The new regs were complicated. They were designed to punish schools that left students with lots of debt and little in the way of viable job prospects. But after years of wrangling, Obama's Department of Education wound up offering three different ways for programs to prove their worthiness as recipients of taxpayer dollars: Programs with loan repayment rates below 35 percent would automatically become ineligible for federal student aid. Programs where typical graduates were carrying debt loads of more than 12 percent of income would suffer the same fate, as would programs inducing debt loads totaling 30 percent of discretionary income.

Where did those thresholds come from? As Judge Rudolph Contreras of the U.S. District Court for the District of Columbia noted in his decision, the Department of Education pretty much pulled those figure out of their…pencil cases. The cutoffs, he wrote, "lack a reasoned basis."

The man has a point. Why should a technical training program where only 36 percent of students manage to make regular loan payments be eligible for federal money when a program—perhaps at the same school or in the same neighborhood—where 34 percent of the students hit the mark be denied funds? Both repayment rates are quite abysmal and the Department of Education failed to offer a compelling reason why it drew the line where it did. The judge wrote:

No expert study or industry standard suggested that the rate selected by the Department would appropriately measure whether a particular program adequately prepared its students.  Instead, the Department simply explained that the chosen rate would identify the worst-performing quarter of programs.  Why the bottom quarter?  Because failing fewer programs would suggest that the test was not "meaningful" while failing more would make for too large a "subset of programs that could potentially lose eligibility."…

In setting the debt repayment rate, the Department picked a palatable figure.  Because the Department has not provided a reasonable explanation of that figure, the court must conclude that it was chosen arbitrarily.
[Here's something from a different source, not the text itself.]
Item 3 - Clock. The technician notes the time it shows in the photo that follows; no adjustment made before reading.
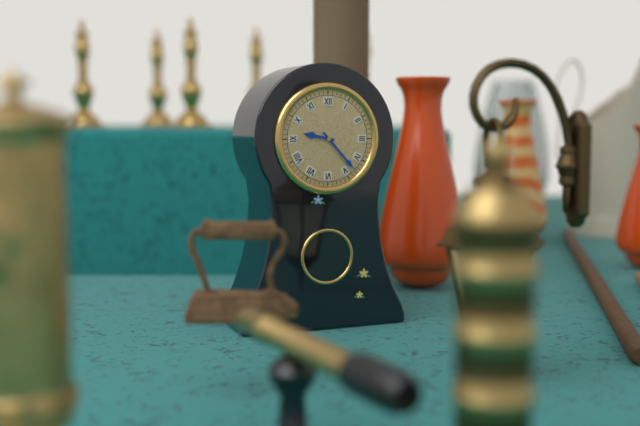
9:23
What's far more arbitrary, however, is that the measure was only ever intended to apply to career-training programs at for-profit schools. Why should the Department of Education declare that a degree in, say, business from a traditional college is worthy of subsidy no matter what the graduation or repayment rates? Why do degrees in philosophy obtained from a for-profit school merit taxpayer dollars?

It's true that students at for-profit schools have lower graduation rates and higher debt burdens then their peers at traditional schools. But a bad program is a bad program, no matter what kind of school hosts it.

Federal money must come with federal oversight. For-profit schools are drowning in taxpayer dollars—in 2009, the five largest for-profit schools counted on federal student aid for more than three-quarters of their revenue. But going into debt to get a degree is an increasingly poor proposition—which is being made increasingly attractive every day by an ever-growing pool of federally subsidized grants and loans for students to draw from.

Much of the extensive commentary on the new rules—and much of Saturday's ruling—hinged on the precise definition of "gainful employment." That's the key phrase in the Title IV of the Higher Education Act, which authorizes much of the billions in loans and grants that the federal government spend to encourage college attendance.

Judge Contreras did affirm Department of Education's right to regulate who receives federal money. But by demanding that the standards have some rational basis, the judge sent the Obama administration back to the drawing board.